Firebug offers closure variable inspection via its command line using .%. It also displays them within the DOM panel when the Show Closures option is checked.

A detailed description of how the closure inspector works can be found in the Firebug wiki:

https://getfirebug.com/wiki/index.php/Closure_Inspector

Variables inside a function or inside a closure are not directly accessible from outside the function.

The only way to access them would be if the code inside the function offers a publicly accessible method to retrieve that specific data because only the code inside the function can get access to them.

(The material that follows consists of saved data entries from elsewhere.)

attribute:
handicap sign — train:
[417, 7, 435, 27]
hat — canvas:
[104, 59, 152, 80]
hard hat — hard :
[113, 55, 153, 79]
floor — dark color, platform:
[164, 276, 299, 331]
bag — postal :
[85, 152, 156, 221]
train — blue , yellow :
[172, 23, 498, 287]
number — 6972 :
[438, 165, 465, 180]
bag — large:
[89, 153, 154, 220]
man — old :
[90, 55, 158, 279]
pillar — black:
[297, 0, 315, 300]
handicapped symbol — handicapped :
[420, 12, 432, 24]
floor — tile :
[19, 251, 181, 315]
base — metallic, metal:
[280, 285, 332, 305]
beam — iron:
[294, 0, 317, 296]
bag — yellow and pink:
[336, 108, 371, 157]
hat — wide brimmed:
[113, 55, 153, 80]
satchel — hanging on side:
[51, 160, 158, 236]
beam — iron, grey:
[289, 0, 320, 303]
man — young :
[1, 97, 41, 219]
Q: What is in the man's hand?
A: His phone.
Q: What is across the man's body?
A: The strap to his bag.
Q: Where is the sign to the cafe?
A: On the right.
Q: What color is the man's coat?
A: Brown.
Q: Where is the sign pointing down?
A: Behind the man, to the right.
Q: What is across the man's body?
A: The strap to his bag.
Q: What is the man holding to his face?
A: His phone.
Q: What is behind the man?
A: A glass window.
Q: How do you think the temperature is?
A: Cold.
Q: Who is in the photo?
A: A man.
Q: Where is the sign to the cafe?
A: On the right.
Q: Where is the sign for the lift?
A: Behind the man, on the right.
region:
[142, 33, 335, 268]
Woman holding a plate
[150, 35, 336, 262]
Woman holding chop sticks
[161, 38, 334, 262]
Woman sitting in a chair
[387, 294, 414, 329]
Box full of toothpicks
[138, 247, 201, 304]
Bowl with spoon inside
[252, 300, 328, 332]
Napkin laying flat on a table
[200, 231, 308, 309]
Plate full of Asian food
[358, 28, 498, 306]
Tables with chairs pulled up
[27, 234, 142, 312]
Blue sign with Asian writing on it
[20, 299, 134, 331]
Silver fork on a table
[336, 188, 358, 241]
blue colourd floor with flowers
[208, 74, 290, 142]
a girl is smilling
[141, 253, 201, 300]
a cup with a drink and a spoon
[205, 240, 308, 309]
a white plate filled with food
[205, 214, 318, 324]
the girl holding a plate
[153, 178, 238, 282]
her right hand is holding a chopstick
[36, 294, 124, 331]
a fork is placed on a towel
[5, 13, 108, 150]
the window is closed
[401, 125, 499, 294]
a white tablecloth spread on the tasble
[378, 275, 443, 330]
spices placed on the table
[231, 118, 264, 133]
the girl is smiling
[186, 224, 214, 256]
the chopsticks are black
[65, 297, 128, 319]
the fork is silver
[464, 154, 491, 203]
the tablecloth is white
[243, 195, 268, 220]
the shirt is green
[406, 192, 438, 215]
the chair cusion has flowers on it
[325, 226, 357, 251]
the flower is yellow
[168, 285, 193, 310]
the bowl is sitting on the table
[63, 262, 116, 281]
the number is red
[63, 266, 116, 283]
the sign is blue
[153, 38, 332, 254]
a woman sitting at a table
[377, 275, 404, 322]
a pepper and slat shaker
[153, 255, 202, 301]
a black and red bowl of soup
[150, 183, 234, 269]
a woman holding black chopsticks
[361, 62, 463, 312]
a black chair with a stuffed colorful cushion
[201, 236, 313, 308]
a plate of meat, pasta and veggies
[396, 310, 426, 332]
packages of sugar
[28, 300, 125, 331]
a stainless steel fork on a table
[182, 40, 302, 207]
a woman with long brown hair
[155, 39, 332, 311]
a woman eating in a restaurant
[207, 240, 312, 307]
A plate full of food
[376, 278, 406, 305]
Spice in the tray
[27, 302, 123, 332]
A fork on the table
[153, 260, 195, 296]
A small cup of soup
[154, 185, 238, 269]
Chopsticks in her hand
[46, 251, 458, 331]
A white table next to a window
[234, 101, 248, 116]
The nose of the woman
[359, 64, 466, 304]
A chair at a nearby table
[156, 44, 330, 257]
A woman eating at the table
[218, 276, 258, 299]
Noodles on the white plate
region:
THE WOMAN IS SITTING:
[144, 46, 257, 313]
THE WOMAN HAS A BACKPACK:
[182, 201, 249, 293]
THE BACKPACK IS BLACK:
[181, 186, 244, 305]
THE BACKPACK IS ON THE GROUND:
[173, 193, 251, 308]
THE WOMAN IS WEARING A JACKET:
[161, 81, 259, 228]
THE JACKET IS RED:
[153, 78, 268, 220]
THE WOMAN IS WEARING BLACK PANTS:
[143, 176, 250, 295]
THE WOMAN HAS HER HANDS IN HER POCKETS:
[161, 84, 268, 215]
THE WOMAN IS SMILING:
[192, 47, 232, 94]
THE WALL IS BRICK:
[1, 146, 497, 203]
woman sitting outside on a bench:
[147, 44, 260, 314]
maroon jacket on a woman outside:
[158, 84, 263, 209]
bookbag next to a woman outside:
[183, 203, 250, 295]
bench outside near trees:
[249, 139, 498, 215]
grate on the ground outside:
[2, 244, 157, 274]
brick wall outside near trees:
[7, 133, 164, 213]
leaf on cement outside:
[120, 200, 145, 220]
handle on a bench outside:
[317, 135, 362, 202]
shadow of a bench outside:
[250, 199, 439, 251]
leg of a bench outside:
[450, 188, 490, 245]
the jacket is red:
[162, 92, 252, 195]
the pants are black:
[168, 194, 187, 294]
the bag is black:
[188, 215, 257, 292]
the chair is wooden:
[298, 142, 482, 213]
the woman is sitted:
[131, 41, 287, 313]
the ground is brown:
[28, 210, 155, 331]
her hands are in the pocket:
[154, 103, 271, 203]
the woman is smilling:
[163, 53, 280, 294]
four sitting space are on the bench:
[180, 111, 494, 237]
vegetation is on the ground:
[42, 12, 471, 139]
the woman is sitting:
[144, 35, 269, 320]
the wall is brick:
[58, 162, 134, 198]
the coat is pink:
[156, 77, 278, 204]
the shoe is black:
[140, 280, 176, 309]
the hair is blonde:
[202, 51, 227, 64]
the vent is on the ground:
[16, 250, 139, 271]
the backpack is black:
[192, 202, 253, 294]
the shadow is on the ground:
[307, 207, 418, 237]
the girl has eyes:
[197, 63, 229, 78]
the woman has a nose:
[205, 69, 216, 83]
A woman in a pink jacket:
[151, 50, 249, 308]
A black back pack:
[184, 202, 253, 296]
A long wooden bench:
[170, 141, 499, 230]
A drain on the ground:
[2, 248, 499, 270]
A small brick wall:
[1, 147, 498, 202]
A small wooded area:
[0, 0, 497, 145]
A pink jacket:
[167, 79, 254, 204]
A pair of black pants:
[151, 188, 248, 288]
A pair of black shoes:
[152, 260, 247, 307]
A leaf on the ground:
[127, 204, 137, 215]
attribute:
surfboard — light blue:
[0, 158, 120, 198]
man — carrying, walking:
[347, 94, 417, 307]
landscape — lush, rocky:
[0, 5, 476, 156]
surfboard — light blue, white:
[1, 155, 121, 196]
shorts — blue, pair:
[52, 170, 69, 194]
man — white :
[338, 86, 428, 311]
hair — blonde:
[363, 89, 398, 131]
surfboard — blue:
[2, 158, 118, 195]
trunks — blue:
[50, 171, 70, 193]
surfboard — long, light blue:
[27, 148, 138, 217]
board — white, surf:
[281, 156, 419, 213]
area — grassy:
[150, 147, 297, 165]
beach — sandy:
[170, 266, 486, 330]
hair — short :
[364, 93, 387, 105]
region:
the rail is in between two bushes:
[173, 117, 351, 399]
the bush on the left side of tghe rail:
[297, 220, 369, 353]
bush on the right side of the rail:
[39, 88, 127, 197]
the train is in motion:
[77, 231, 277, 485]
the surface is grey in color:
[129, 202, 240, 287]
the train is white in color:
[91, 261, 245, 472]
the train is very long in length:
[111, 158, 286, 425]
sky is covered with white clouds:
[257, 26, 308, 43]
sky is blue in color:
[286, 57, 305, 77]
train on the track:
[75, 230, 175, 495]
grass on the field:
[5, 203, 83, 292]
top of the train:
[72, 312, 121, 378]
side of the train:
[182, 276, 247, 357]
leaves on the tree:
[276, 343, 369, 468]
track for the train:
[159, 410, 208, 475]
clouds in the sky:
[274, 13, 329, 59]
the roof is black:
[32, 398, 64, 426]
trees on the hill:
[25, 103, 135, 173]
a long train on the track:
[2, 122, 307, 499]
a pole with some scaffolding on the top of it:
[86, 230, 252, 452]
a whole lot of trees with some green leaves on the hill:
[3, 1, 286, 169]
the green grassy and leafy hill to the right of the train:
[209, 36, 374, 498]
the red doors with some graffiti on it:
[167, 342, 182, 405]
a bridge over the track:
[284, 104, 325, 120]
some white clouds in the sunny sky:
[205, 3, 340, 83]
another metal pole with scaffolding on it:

If this is just a regular function (doesn't form a closure of any kind), then the local variables in that function are only even "alive" during the lifetime of the function and will be garbage collected after the function finishes executing.


If you're just trying to debug something, you could set a breakpoint inside that function and from that breakpoint, you could set a global variable to point to something like a inside that function which you could then call at a later time by using the global variable reference. This would be a debugging aid only as it's not practical in normal executing JS without modifying the code inside the function.

You can just make a global variable and make it a reference to the variable you want to inspect.

$(function () {
    var a = {
        init: function () { ...

    // now make a global variable and reference 'a'
    window.test_a = a;

Then in your console, you should be able to do

test_a.init()

Obviously this would just be for debugging purposes, otherwise avoid using globals.